# What is being asked:
Retype the material from the line with "[133, 106, 218, 300]" up to and including the line with "water in the background", keeping every line unchanged.

[[ Input records open ]]

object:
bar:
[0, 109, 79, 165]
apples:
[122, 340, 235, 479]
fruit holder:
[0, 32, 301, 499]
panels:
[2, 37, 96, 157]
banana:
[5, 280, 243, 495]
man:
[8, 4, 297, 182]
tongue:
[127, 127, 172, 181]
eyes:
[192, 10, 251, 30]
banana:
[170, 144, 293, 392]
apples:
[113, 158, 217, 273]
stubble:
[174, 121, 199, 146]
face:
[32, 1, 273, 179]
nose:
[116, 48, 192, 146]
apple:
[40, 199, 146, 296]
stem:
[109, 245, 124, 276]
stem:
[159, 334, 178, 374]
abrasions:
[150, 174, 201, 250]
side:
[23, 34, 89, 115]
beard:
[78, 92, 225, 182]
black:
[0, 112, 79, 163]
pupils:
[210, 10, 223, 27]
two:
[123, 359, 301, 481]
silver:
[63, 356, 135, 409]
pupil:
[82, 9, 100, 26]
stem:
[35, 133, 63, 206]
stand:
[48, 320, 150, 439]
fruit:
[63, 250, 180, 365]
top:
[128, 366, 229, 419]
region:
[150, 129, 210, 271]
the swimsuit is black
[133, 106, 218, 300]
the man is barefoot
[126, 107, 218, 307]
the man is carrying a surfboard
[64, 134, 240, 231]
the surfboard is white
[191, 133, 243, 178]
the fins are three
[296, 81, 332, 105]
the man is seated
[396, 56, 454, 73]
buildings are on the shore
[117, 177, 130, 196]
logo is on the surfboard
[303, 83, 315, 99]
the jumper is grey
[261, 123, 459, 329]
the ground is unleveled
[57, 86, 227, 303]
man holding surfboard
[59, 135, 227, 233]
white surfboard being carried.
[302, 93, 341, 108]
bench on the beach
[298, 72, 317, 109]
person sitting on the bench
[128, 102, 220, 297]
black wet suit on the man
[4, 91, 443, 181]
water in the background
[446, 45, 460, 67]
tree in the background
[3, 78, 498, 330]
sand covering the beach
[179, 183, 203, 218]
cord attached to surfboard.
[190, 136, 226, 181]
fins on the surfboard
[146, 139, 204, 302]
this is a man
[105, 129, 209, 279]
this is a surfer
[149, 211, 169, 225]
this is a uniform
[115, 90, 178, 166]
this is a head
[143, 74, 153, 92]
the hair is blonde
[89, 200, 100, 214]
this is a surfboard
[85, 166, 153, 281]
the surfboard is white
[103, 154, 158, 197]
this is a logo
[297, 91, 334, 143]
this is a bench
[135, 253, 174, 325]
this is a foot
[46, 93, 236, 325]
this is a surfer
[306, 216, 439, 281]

[[ Input records closed ]]

# Answer box:
[133, 106, 218, 300]
the man is barefoot
[126, 107, 218, 307]
the man is carrying a surfboard
[64, 134, 240, 231]
the surfboard is white
[191, 133, 243, 178]
the fins are three
[296, 81, 332, 105]
the man is seated
[396, 56, 454, 73]
buildings are on the shore
[117, 177, 130, 196]
logo is on the surfboard
[303, 83, 315, 99]
the jumper is grey
[261, 123, 459, 329]
the ground is unleveled
[57, 86, 227, 303]
man holding surfboard
[59, 135, 227, 233]
white surfboard being carried.
[302, 93, 341, 108]
bench on the beach
[298, 72, 317, 109]
person sitting on the bench
[128, 102, 220, 297]
black wet suit on the man
[4, 91, 443, 181]
water in the background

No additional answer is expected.